Stored data entries:
_ _ _ _
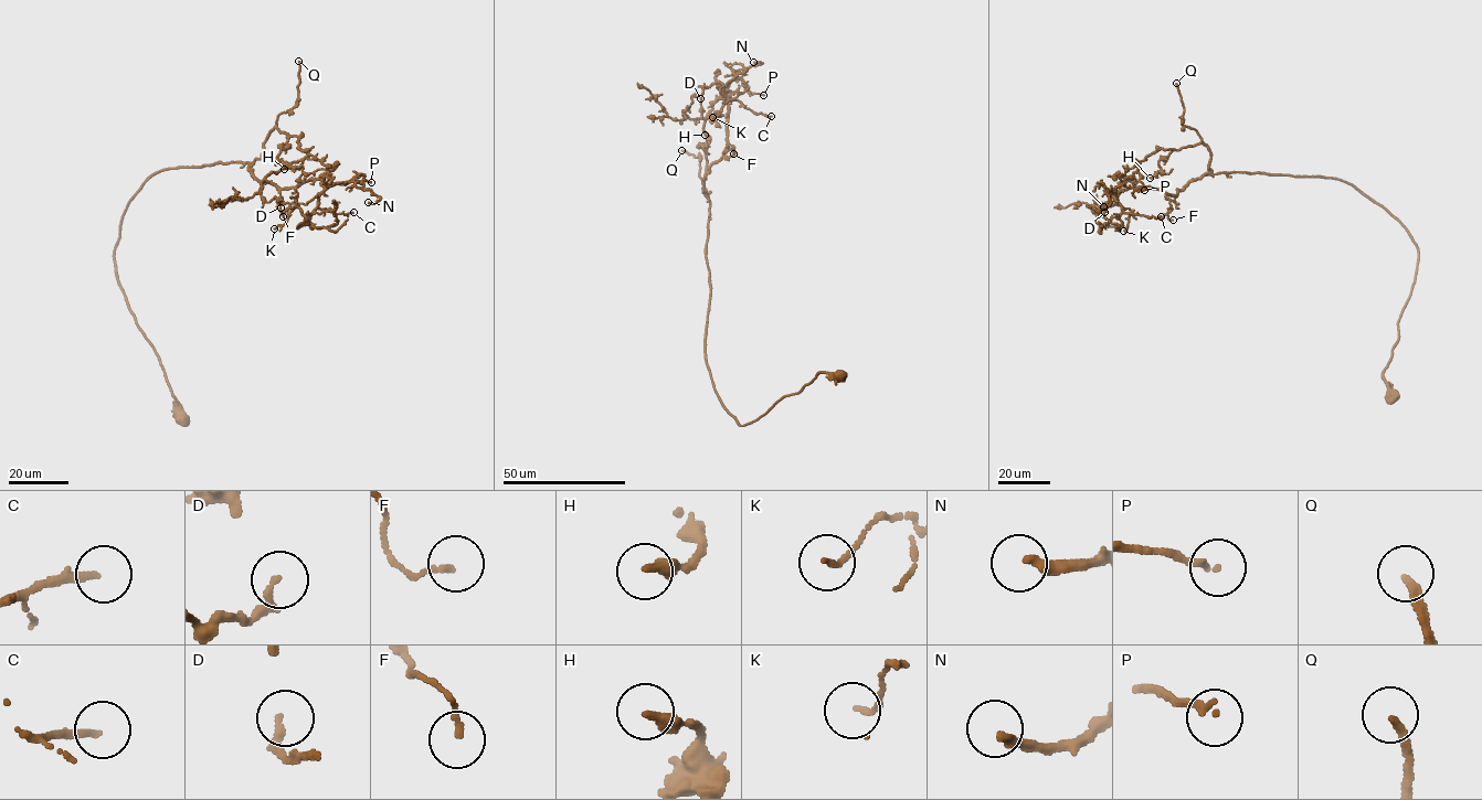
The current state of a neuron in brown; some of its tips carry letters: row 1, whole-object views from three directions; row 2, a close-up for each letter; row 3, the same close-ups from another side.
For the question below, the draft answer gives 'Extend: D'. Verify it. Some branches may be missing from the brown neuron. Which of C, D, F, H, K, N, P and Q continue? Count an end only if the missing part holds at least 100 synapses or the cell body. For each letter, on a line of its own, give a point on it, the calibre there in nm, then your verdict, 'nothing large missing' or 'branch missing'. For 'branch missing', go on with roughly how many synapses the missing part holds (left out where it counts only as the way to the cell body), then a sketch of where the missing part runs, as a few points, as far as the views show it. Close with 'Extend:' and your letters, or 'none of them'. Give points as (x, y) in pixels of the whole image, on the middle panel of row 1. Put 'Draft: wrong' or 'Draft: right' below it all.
C: place (771, 116); calibre 190 nm; nothing large missing
D: place (700, 98); calibre 180 nm; nothing large missing
F: place (733, 153); calibre 130 nm; nothing large missing
H: place (705, 135); calibre 260 nm; nothing large missing
K: place (712, 117); calibre 110 nm; nothing large missing
N: place (753, 62); calibre 260 nm; nothing large missing
P: place (763, 95); calibre 160 nm; nothing large missing
Q: place (681, 150); calibre 200 nm; branch missing; 140 synapses
Extend: Q
Draft: wrong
_ _ _ _
**Your goal:**
An exact reproduction of the data is required, with pictures excluded.

**Finished exercise:**
The current state of a neuron in brown; some of its tips carry letters: row 1, whole-object views from three directions; row 2, a close-up for each letter; row 3, the same close-ups from another side.
For the question below, the draft answer gives 'Extend: D'. Verify it. Some branches may be missing from the brown neuron. Which of C, D, F, H, K, N, P and Q continue? Count an end only if the missing part holds at least 100 synapses or the cell body. For each letter, on a line of its own, give a point on it, the calibre there in nm, then your verdict, 'nothing large missing' or 'branch missing'. For 'branch missing', go on with roughly how many synapses the missing part holds (left out where it counts only as the way to the cell body), then a sketch of where the missing part runs, as a few points, as far as the views show it. Close with 'Extend:' and your letters, or 'none of them'. Give points as (x, y) in pixels of the whole image, on the middle panel of row 1. Put 'Draft: wrong' or 'Draft: right' below it all.
C: place (771, 116); calibre 190 nm; nothing large missing
D: place (700, 98); calibre 180 nm; nothing large missing
F: place (733, 153); calibre 130 nm; nothing large missing
H: place (705, 135); calibre 260 nm; nothing large missing
K: place (712, 117); calibre 110 nm; nothing large missing
N: place (753, 62); calibre 260 nm; nothing large missing
P: place (763, 95); calibre 160 nm; nothing large missing
Q: place (681, 150); calibre 200 nm; branch missing; 140 synapses
Extend: Q
Draft: wrong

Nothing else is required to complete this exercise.